■ ZIEL DER AUFGABE: Welches Gericht bestätigte laut dem Textauszug das Urteil des VG Frankfurt am Main vom 8.3.2021?

■ TEXTAUSZUG:

04.12.2023

Prüfungsumfang der Integrationsämter hinsichtlich Weiterbeschäftigungsmöglichkeiten

Urteils des Verwaltungsgerichts Frankfurt am Main

Prüfungsumfang der Integrationsämter hinsichtlich Weiterbeschäftigungsmöglichkeiten

Urteils des Verwaltungsgerichts Frankfurt am Main

Ein Beitrag aus »br – Behinderung und Recht« | © emmi - Fotolia / RBV
Ein Beitrag aus »br – Behinderung und Recht« | © emmi - Fotolia / RBV

Beantragt ein Arbeitgeber die Zustimmung zu einer ordentlichen Kündigung aus betriebsbedingten Gründen, hat das Integrationsamt unter anderem zu prüfen, ob der/die schwerbehinderte Arbeitnehmer/in auf einem anderen Arbeitsplatz innerhalb des Betriebes oder in einem anderen Betrieb des Arbeitgebers weiterbeschäftigt werden kann. Mit diesem Fall befasste sich das VG Frankfurt am Main (vom 8.3.2021 – 11 K 707/19.F), bestätigt durch den Beschluss des Hessischen Verwaltungsgerichtshofs (vom 23.6.2022 – 10 A 883/21.Z).

I. Einleitung

Beantragt ein Arbeitgeber die Zustimmung zu einer ordentlichen Kündigung aus betriebsbedingten Gründen, hat das Integrationsamt unter anderem zu prüfen, ob der/die schwerbehinderte Arbeitnehmer/in auf einem anderen Arbeitsplatz innerhalb des Betriebes oder in einem anderen Betrieb des Arbeitgebers weiterbeschäftigt werden kann. Dies gilt sowohl in den Fällen des gebundenen bzw. eingeschränkten Ermessens nach § 172 Abs. 1 SGB IX (vgl. insoweit die ausdrückliche Regelung in § 172 Abs. 1 Satz 3 SGB IX) als auch in den Fällen, in denen das Ermessen des Integrationsamtes nicht eingeschränkt ist und das Integrationsamt im Rahmen des § 168 SGB IX zu entscheiden hat.

■ DATENAUSZUG:
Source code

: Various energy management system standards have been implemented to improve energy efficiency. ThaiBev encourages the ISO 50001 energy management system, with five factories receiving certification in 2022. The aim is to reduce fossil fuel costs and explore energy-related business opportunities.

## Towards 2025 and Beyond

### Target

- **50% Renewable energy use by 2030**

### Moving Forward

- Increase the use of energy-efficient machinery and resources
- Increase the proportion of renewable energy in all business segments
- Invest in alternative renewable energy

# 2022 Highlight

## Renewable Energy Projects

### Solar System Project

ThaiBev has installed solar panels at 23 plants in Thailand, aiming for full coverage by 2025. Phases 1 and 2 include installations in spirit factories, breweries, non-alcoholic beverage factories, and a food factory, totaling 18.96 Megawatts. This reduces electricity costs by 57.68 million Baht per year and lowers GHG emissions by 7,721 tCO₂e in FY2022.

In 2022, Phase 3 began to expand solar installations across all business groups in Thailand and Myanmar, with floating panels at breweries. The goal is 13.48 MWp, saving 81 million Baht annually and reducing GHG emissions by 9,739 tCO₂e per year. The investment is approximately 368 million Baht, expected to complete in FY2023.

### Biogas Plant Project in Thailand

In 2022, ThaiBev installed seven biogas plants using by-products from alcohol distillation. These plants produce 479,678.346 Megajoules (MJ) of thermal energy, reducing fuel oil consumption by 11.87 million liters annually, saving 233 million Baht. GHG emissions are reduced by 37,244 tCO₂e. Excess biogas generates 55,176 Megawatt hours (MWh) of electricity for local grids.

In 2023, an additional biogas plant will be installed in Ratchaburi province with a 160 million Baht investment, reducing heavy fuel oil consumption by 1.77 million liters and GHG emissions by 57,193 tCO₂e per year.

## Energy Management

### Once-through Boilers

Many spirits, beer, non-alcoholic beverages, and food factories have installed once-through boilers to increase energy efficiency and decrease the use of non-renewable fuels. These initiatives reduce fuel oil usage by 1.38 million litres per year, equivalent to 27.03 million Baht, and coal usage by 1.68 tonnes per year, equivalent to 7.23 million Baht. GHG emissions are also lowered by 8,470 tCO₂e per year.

■ AUSGABE: Der Hessische Verwaltungsgerichtshof, mit Beschluss vom 23.6.2022 (10 A 883/21.Z).